===== Provided text

On March 3rd, Women's March is expected with bigger movement. Photo courtesy of Adit-Women's March Jakarta/NOW!JAKARTA

The Women’s March, which was the largest single-day protest in US history and was also held in other countries around the world, was a direct response to the inauguration of Donald Trump as President of the United States, mainly due to controversial statements he had made.

In Jakarta, the inaugural Women’s March was held in March 2017. Encouraged by its great success, organisers are planning a second run on 3 March this year. NOW! Jakarta spoke to lead organiser Kerri Na Basaria about the upcoming Women’s March and the situation of women and minorities in Indonesia.

This is the second time there will be a Women's March in Jakarta. The initial one last year was very successful. Are you planning to do something differently this year?

Last year's Women's March Washington that launched a global movement was both a response to the Trump fiasco and a realisation that we have neglected the power of resistance and fighting back; that intolerance, bigotry and discrimination is a reality for many people, not just in the West, but especially here, where women, minorities and marginalised people - those who don't fit into a “moral standard” - are repeatedly vilified for being who they are, fighting for their rights.

This year, we want to show that a movement like this is not only a response to a major event, but a continuous effort to voice our concerns and aspirations as a reminder that we can't ever be too comfortable when there's still someone hurting.

==========

Exercises ::
#1 In the Women's March interview, who is the lead organiser NOW! Jakarta spoke to?
#2 Reproduce the Women's March interview starting at "This is the" and ending at "still someone hurting.".

===== Extracted information

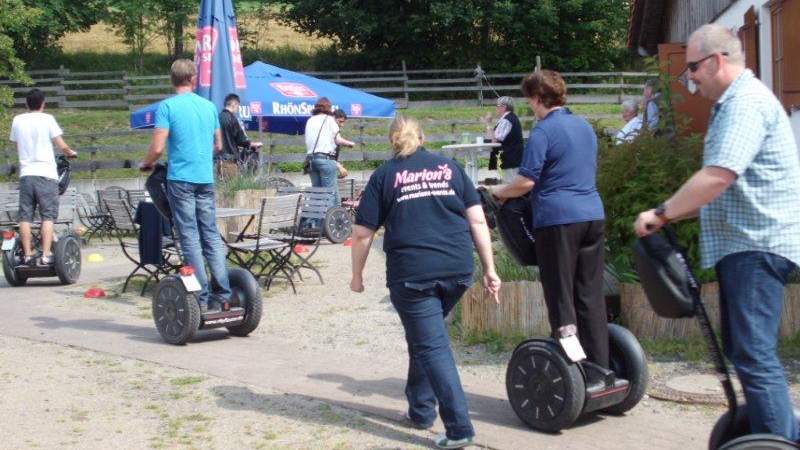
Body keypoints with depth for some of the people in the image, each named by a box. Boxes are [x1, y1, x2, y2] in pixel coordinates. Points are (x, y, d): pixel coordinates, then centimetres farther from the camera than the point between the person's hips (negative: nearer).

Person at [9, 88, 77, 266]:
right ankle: (46, 256, -9)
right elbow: (62, 146, -4)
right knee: (48, 216, -2)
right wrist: (71, 153, 17)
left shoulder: (17, 120, 8)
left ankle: (27, 255, 3)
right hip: (46, 174, -3)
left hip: (25, 173, 3)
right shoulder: (47, 119, -2)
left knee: (25, 216, 5)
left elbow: (16, 145, 19)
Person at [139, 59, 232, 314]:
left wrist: (146, 164, 7)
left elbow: (157, 147, -12)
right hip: (206, 178, 4)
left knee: (190, 239, -3)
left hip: (180, 178, -4)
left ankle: (202, 298, -5)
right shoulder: (209, 106, 10)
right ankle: (222, 295, 5)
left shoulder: (167, 106, -6)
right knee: (211, 236, 8)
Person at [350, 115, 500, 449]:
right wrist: (489, 269, 9)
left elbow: (362, 233, 3)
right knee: (425, 336, 23)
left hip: (411, 273, -4)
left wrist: (357, 275, 16)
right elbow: (477, 221, 7)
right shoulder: (450, 167, 13)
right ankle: (420, 409, 29)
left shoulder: (385, 175, 7)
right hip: (458, 269, 4)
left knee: (432, 346, -1)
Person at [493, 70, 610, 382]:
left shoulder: (543, 131, -9)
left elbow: (526, 182, -12)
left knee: (560, 295, 2)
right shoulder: (585, 126, 15)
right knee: (591, 295, 10)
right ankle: (600, 369, 12)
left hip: (558, 219, -7)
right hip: (593, 215, 7)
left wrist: (500, 193, 6)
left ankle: (573, 357, -10)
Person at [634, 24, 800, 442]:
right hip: (743, 242, 11)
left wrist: (662, 213, -19)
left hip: (758, 243, -11)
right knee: (741, 348, 15)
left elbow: (719, 175, -26)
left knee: (754, 355, -12)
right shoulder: (733, 104, 19)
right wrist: (673, 215, 19)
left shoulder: (747, 102, -15)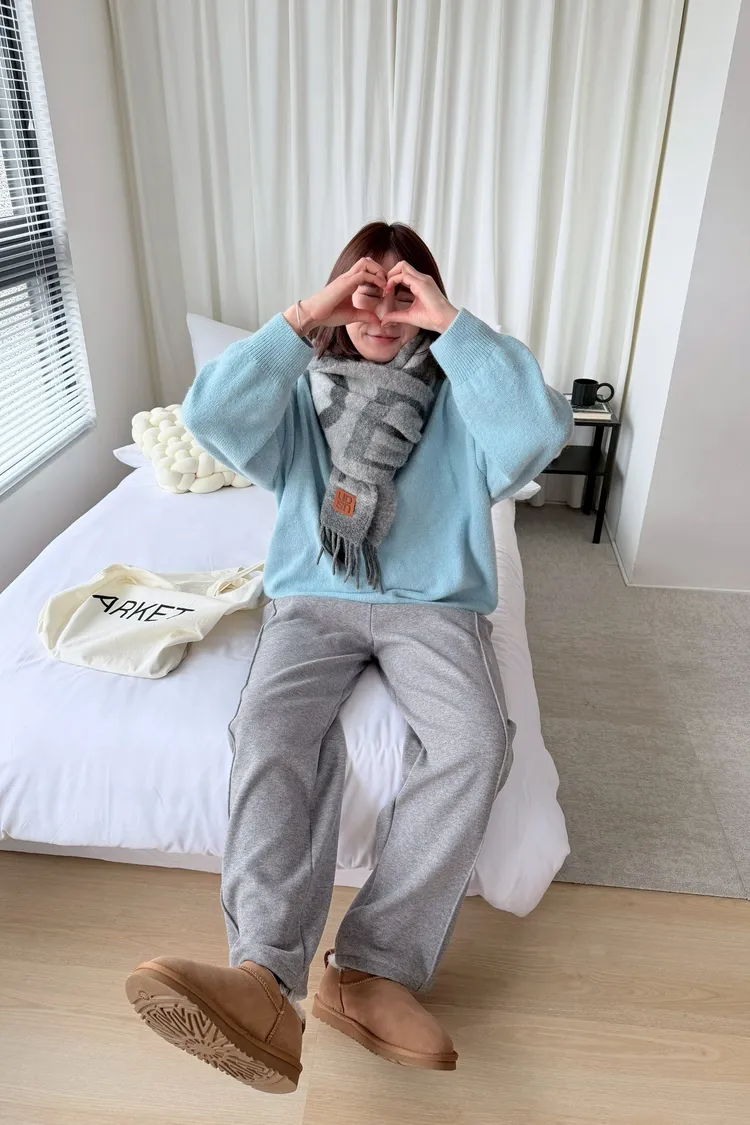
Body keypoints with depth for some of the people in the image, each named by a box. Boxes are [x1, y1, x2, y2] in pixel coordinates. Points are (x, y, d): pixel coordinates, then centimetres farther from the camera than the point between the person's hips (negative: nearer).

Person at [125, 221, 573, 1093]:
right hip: (312, 600, 1)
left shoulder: (459, 400, 9)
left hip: (434, 605, 0)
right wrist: (305, 317, -10)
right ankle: (265, 976, -34)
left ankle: (373, 970, -22)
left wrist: (452, 324, -10)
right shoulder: (301, 394, 12)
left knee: (475, 742, -28)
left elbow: (539, 432, -14)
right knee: (270, 726, -29)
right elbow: (211, 414, -9)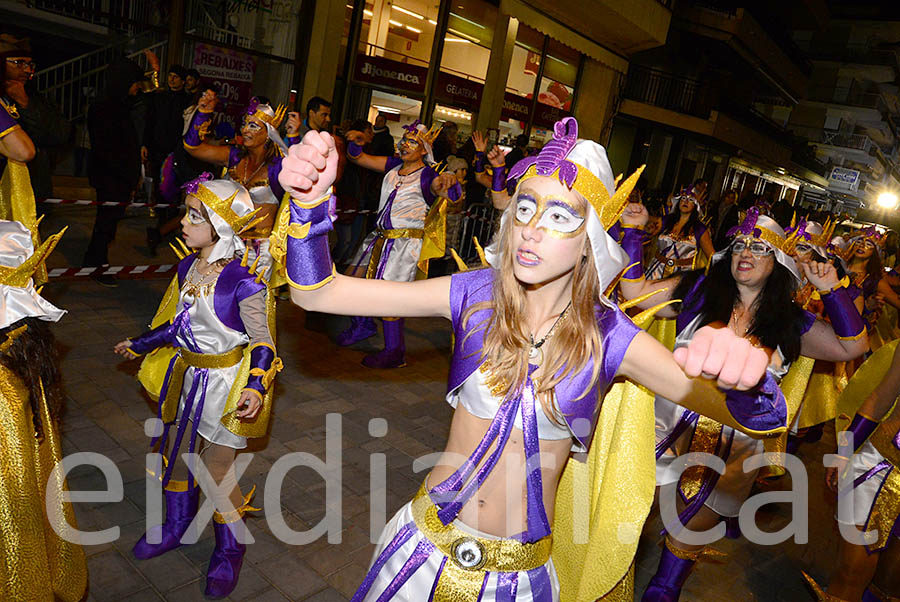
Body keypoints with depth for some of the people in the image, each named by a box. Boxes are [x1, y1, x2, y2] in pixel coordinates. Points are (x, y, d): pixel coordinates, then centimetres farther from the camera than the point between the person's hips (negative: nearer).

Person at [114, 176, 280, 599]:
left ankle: (230, 549, 29)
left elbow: (263, 343, -19)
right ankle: (176, 527, 48)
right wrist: (139, 344, 26)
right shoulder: (188, 267, 0)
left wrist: (256, 387, -34)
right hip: (188, 376, 8)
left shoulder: (243, 281, -23)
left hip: (225, 385, -7)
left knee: (216, 469, 3)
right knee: (175, 450, 22)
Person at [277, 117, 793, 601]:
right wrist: (311, 202, -33)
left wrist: (745, 375, -43)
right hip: (427, 539, 1)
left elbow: (761, 417, -19)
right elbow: (318, 292, -15)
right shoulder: (476, 294, -13)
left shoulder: (608, 336, -15)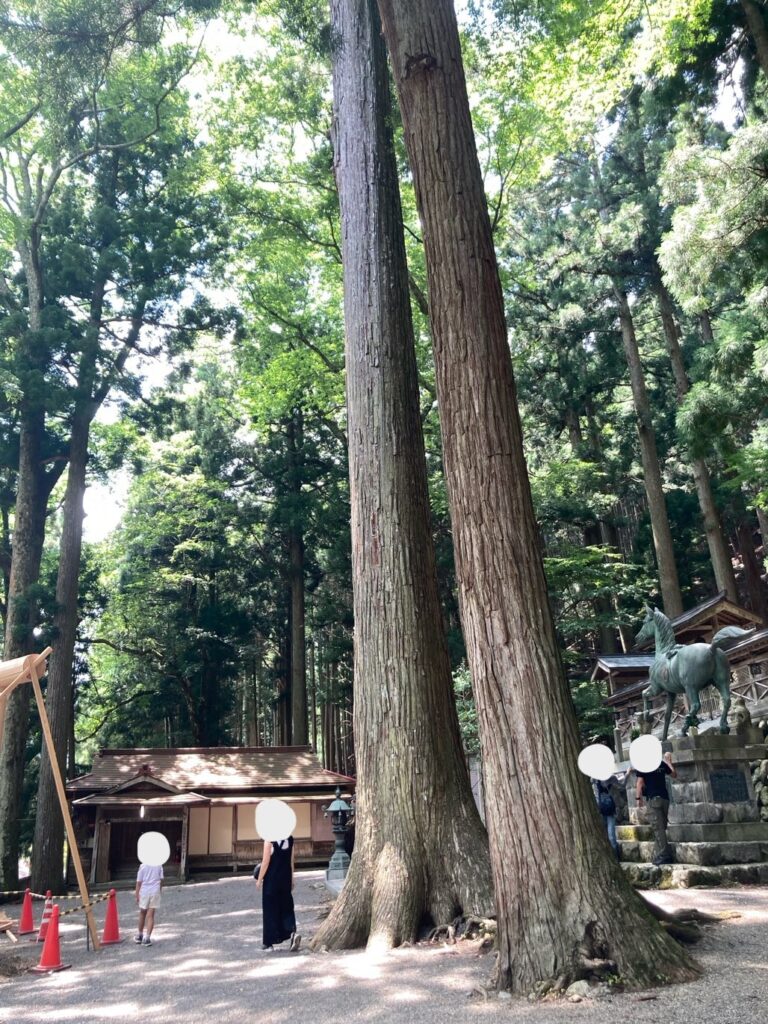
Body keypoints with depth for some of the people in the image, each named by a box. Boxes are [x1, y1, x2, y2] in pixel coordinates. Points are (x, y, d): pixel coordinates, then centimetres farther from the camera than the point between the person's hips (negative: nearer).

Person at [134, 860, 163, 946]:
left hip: (144, 892, 0)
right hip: (155, 892, 1)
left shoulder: (143, 866, -5)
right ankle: (146, 938, -5)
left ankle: (139, 935, 31)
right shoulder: (159, 866, 1)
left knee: (142, 914, 18)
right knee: (150, 916, 2)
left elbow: (139, 882, -5)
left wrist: (137, 895, 2)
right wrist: (160, 891, 16)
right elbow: (161, 880, 2)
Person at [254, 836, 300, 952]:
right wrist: (291, 880, 16)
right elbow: (291, 862, 8)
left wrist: (259, 879, -1)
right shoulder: (290, 838, 1)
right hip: (286, 878, 4)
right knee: (286, 907, 12)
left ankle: (269, 942, 15)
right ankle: (292, 932, -11)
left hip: (271, 879, -4)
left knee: (270, 909, 8)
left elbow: (266, 862, -12)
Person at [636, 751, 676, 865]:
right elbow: (674, 774, 23)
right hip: (665, 798, 5)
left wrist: (639, 798, -2)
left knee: (658, 828, -6)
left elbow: (640, 782, -8)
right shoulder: (662, 764, 9)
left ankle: (663, 855, -11)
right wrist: (669, 762, 35)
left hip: (653, 799, -5)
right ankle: (659, 854, 11)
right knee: (661, 827, 11)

==========

Solutions below ::
#1 Kerri Na Basaria

#2
This is the second time there will be a Women's March in Jakarta. The initial one last year was very successful. Are you planning to do something differently this year?

Last year's Women's March Washington that launched a global movement was both a response to the Trump fiasco and a realisation that we have neglected the power of resistance and fighting back; that intolerance, bigotry and discrimination is a reality for many people, not just in the West, but especially here, where women, minorities and marginalised people - those who don't fit into a “moral standard” - are repeatedly vilified for being who they are, fighting for their rights.

This year, we want to show that a movement like this is not only a response to a major event, but a continuous effort to voice our concerns and aspirations as a reminder that we can't ever be too comfortable when there's still someone hurting.